- **DIRECTIVE**:
From each item below, pull out the text lines word for word and leave out the pictures.

[[ MATERIAL SUPPLIED open ]]

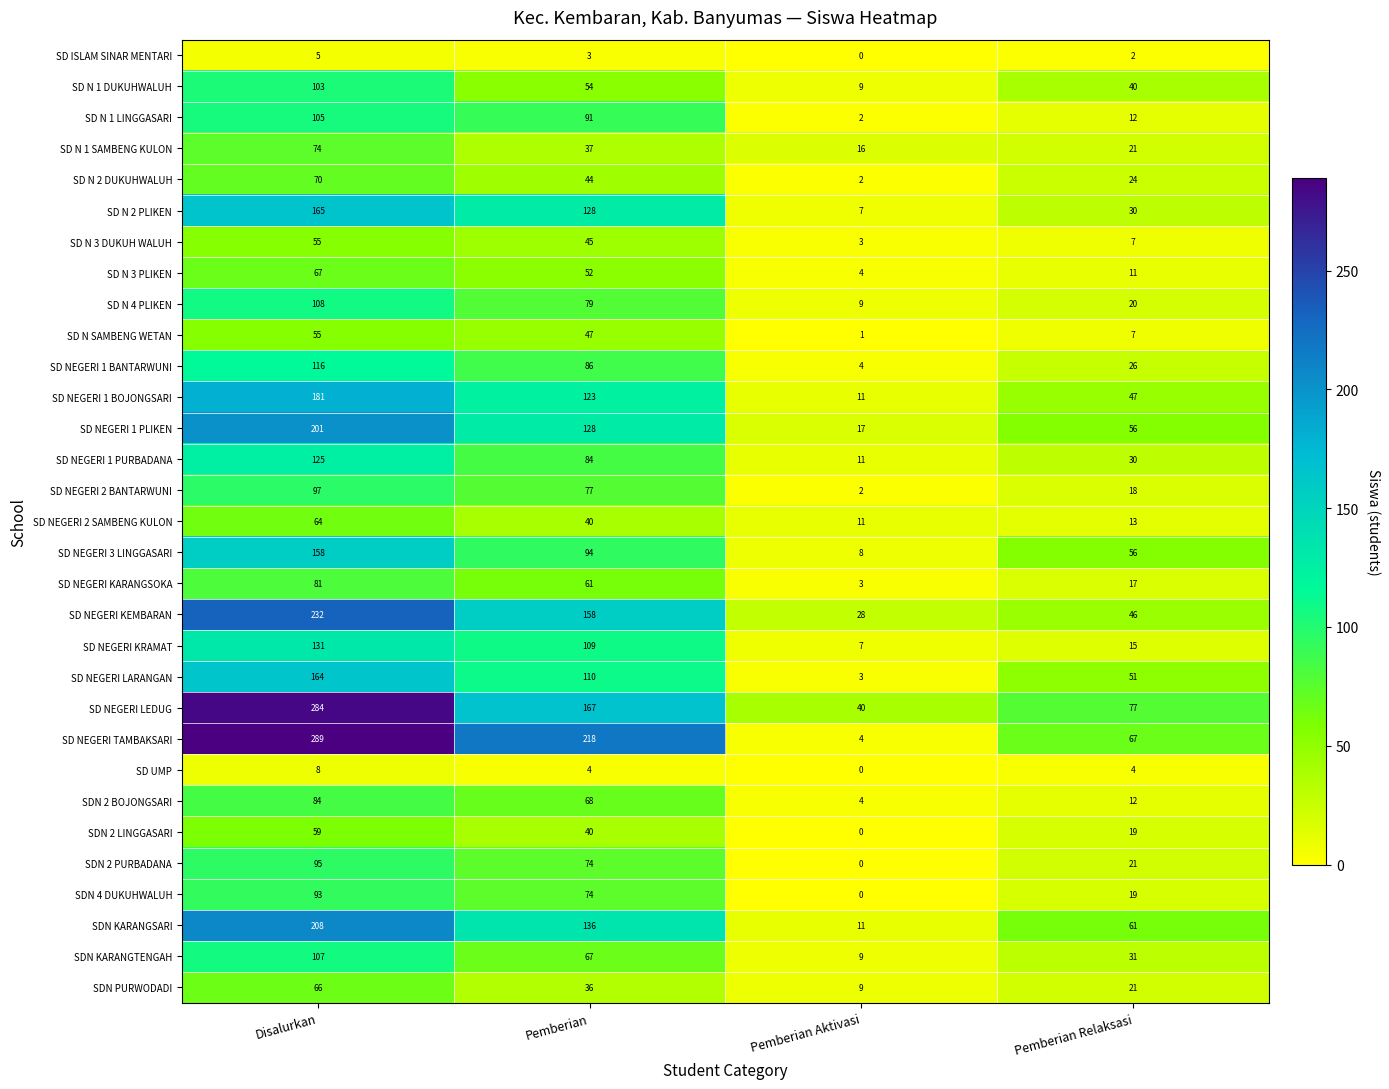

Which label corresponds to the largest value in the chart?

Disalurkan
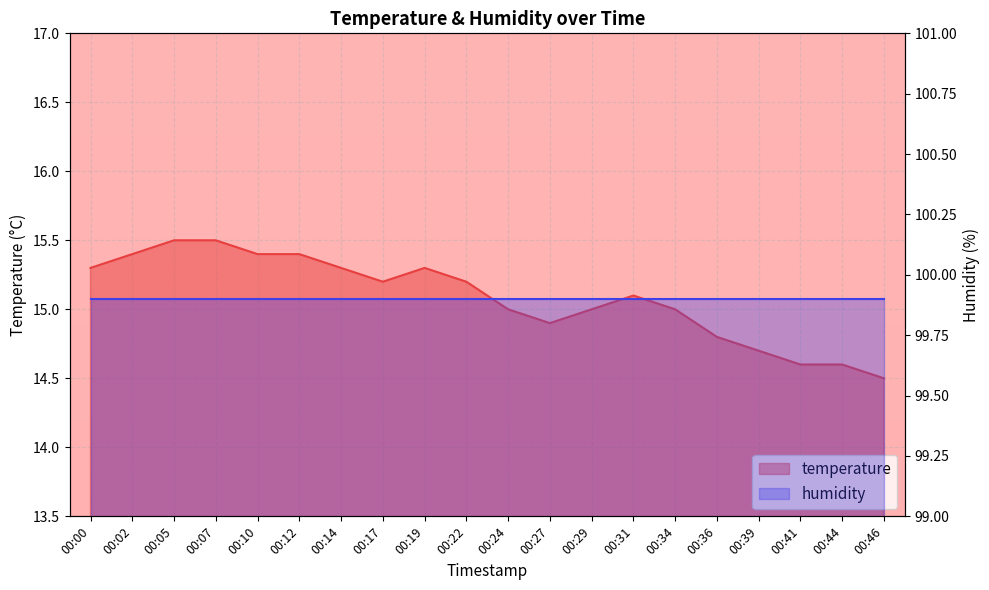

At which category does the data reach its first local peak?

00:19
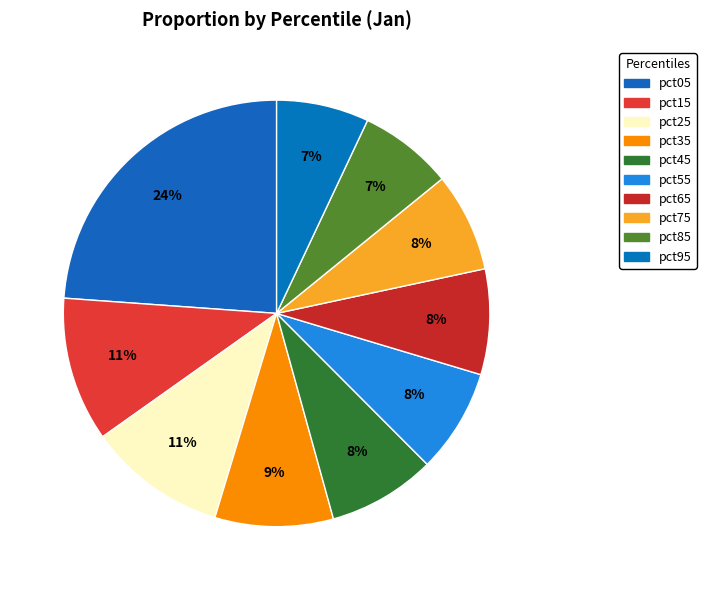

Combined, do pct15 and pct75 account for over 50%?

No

[[ MATERIAL SUPPLIED closed ]]

- **OUTPUT FOR THIS TASK**:
Which label corresponds to the largest value in the chart?

Disalurkan

At which category does the data reach its first local peak?

00:19

Combined, do pct15 and pct75 account for over 50%?

No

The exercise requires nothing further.